Page-level text extractions
..............................

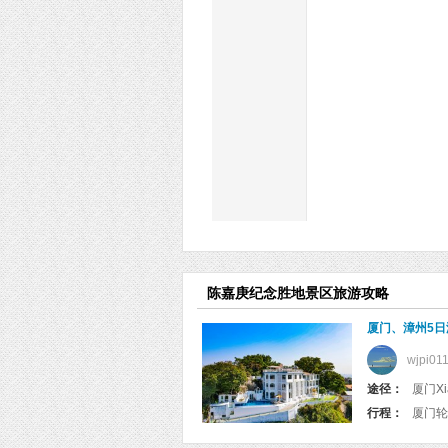
陈嘉庚纪念胜地景区旅游攻略
厦门、漳州5日
wjpi01
途径：
厦门Xi
行程：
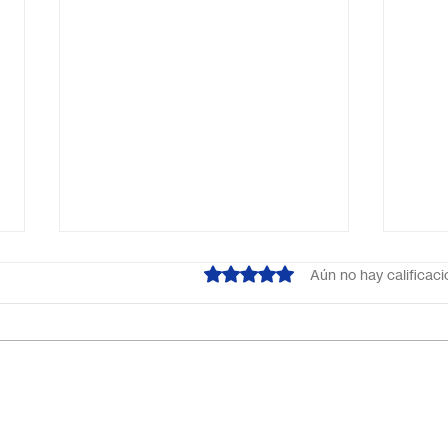
Obtuvo 0 de 5 estrellas.
Aún no hay calificac
Escuela primaria online
Acab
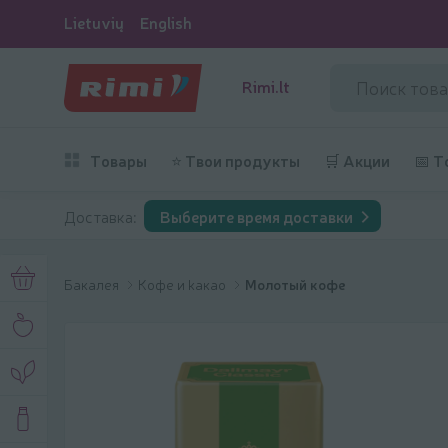
Lietuvių
English
Rimi.lt
Товары
⭐ Твои продукты
🛒 Акции
📅 Т
Доставка:
Выберите время доставки
Бакалея
Кофе и kакао
Молотый кофе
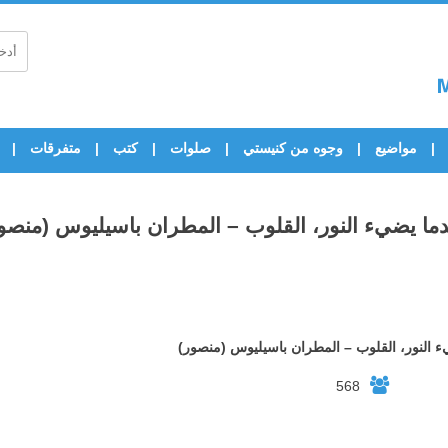
مواضيع
وجوه من كنيستي
صلوات
كتب
متفرقات
ما يضيء النور، القلوب – المطران باسيليوس (منصو
ء النور، القلوب – المطران باسيليوس (منصور)
568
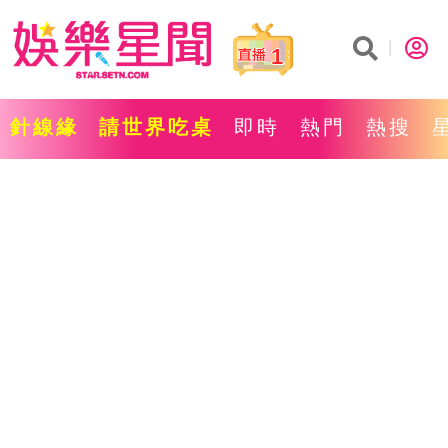
1
針線緣
請世界吃桌
即時
熱門
熱搜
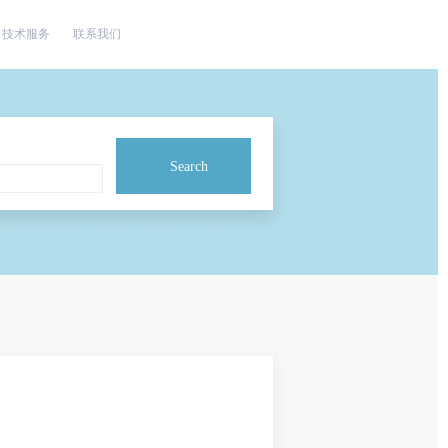
技术服务
联系我们
Search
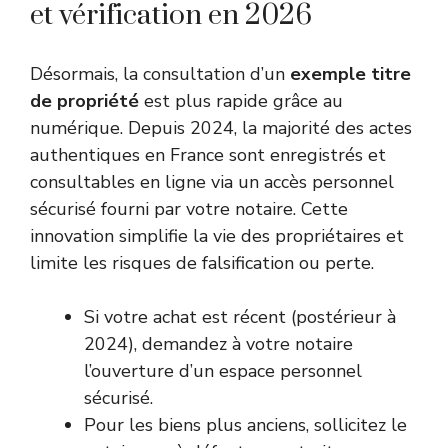
et vérification en 2026
Désormais, la consultation d’un
exemple titre
de propriété
est plus rapide grâce au
numérique. Depuis 2024, la majorité des actes
authentiques en France sont enregistrés et
consultables en ligne via un accès personnel
sécurisé fourni par votre notaire. Cette
innovation simplifie la vie des propriétaires et
limite les risques de falsification ou perte.
Si votre achat est récent (postérieur à
2024), demandez à votre notaire
l’ouverture d’un espace personnel
sécurisé.
Pour les biens plus anciens, sollicitez le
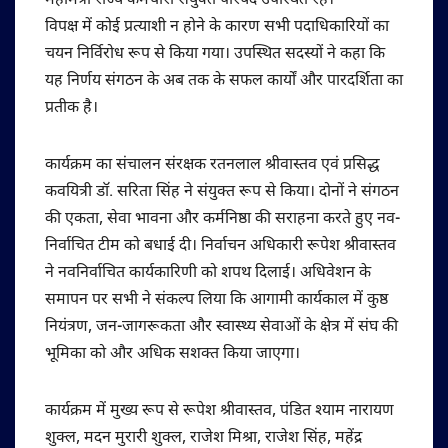
महामंत्री राज्य कर्मचारी संयुक्त परिषद उपस्थित रहे।
विपक्ष में कोई प्रत्याशी न होने के कारण सभी पदाधिकारियों का
चयन निर्विरोध रूप से किया गया। उपस्थित सदस्यों ने कहा कि
यह निर्णय संगठन के अब तक के सफल कार्यों और पारदर्शिता का
प्रतीक है।
कार्यक्रम का संचालन संरक्षक रतनलाल श्रीवास्तव एवं प्रसिद्ध
कवयित्री डॉ. सरिता सिंह ने संयुक्त रूप से किया। दोनों ने संगठन
की एकता, सेवा भावना और कर्मनिष्ठा की सराहना करते हुए नव-
निर्वाचित टीम को बधाई दी। निर्वाचन अधिकारी रूपेश श्रीवास्तव
ने नवनिर्वाचित कार्यकारिणी को शपथ दिलाई। अधिवेशन के
समापन पर सभी ने संकल्प लिया कि आगामी कार्यकाल में कुष्ठ
नियंत्रण, जन-जागरूकता और स्वास्थ्य सेवाओं के क्षेत्र में संघ की
भूमिका को और अधिक सशक्त किया जाएगा।
कार्यक्रम में मुख्य रूप से रूपेश श्रीवास्तव, पंडित श्याम नारायण
शुक्ल, मदन मुरारी शुक्ल, राजेश मिश्रा, राजेश सिंह, महेंद्र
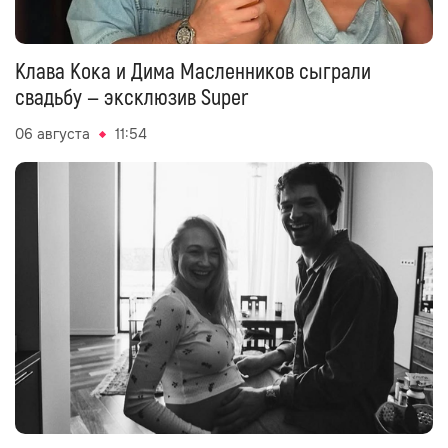
Клава Кока и Дима Масленников сыграли
свадьбу — эксклюзив Super
06 августа
11:54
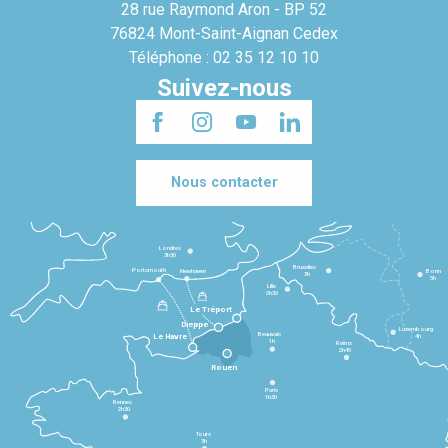
28 rue Raymond Aron - BP 52
76824 Mont-Saint-Aignan Cedex
Téléphone : 02 35 12 10 10
Suivez-nous
Nous contacter
Londres
3h30
Bruxelles
Portsmouth
Newhaven
Bonn
3h
5h
Lille
2h30
Le Tréport
Dieppe
Luxembourg
Beauvais
4h
Le Havre
1h
Reims
2h45
Rouen
Paris
1h30
Rennes
2h30
Tours
3h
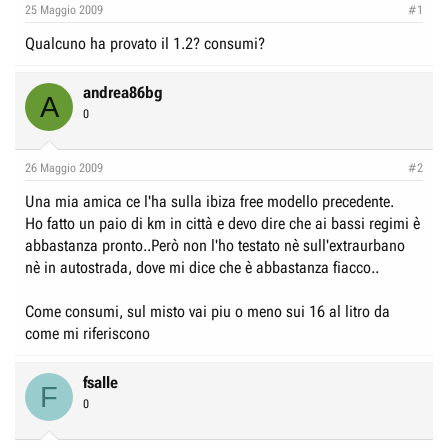
e
n
25 Maggio 2009
#1
D
i
Qualcuno ha provato il 1.2? consumi?
i
z
s
i
andrea86bg
A
c
o
0
u
s
26 Maggio 2009
#2
s
i
Una mia amica ce l'ha sulla ibiza free modello precedente.
Ho fatto un paio di km in città e devo dire che ai bassi regimi è
o
abbastanza pronto..Però non l'ho testato nè sull'extraurbano
n
nè in autostrada, dove mi dice che è abbastanza fiacco..
e
Come consumi, sul misto vai piu o meno sui 16 al litro da
come mi riferiscono
fsalle
F
0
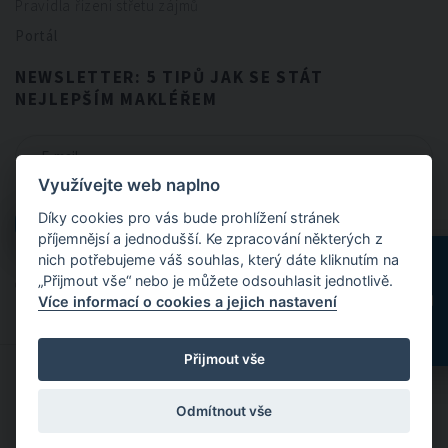
Pravidla řízení střetu zájmů
Portál
NEWSLETTER: 5 TIPŮ JAK SE STÁT
NEJLEPŠÍM MAKLÉŘEM
Využívejte web naplno
CHCI NEWSLETTER
Díky cookies pro vás bude prohlížení stránek
CHCI NEWSLETTER
příjemnějsí a jednodušší. Ke zpracování některých z
nich potřebujeme váš souhlas, který dáte kliknutím na
„Přijmout vše“ nebo je můžete odsouhlasit jednotlivě.
Odesláním formuláře souhlasíte se
zpracováním osobních údajů
.
Více informací o cookies a jejich nastavení
Přijmout vše
© 2024 FitBrokers - Servis, který si zamilujete
Odmítnout vše
Designed by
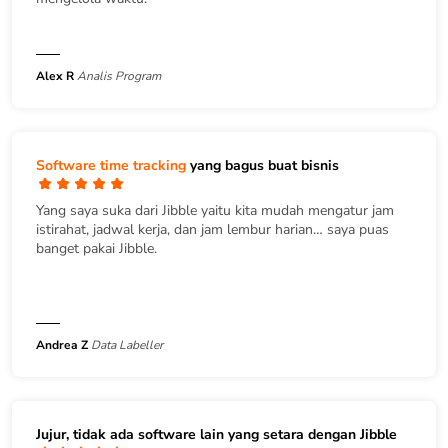
Alex R
Analis Program
Software time tracking
yang bagus buat bisnis
Yang saya suka dari Jibble yaitu kita mudah mengatur jam
istirahat, jadwal kerja, dan jam lembur harian… saya puas
banget pakai Jibble.
Andrea Z
Data Labeller
Jujur, tidak ada software lain yang setara dengan Jibble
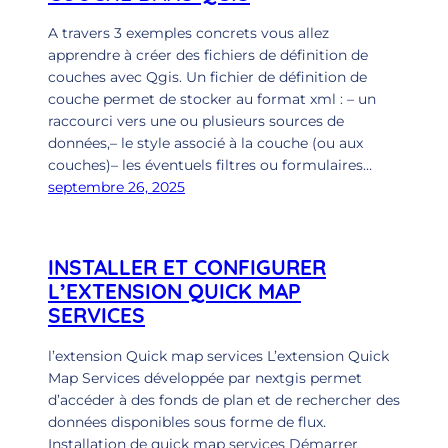
A travers 3 exemples concrets vous allez
apprendre à créer des fichiers de définition de
couches avec Qgis. Un fichier de définition de
couche permet de stocker au format xml : – un
raccourci vers une ou plusieurs sources de
données,– le style associé à la couche (ou aux
couches)– les éventuels filtres ou formulaires…
septembre 26, 2025
INSTALLER ET CONFIGURER
L’EXTENSION QUICK MAP
SERVICES
l’extension Quick map services L’extension Quick
Map Services développée par nextgis permet
d’accéder à des fonds de plan et de rechercher des
données disponibles sous forme de flux.
Installation de quick map services Démarrer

..............................

_Activity_
Filter the records above, keeping each line that contains the word "المطران".

_Task solution_
ما يضيء النور، القلوب – المطران باسيليوس (منصو
ء النور، القلوب – المطران باسيليوس (منصور)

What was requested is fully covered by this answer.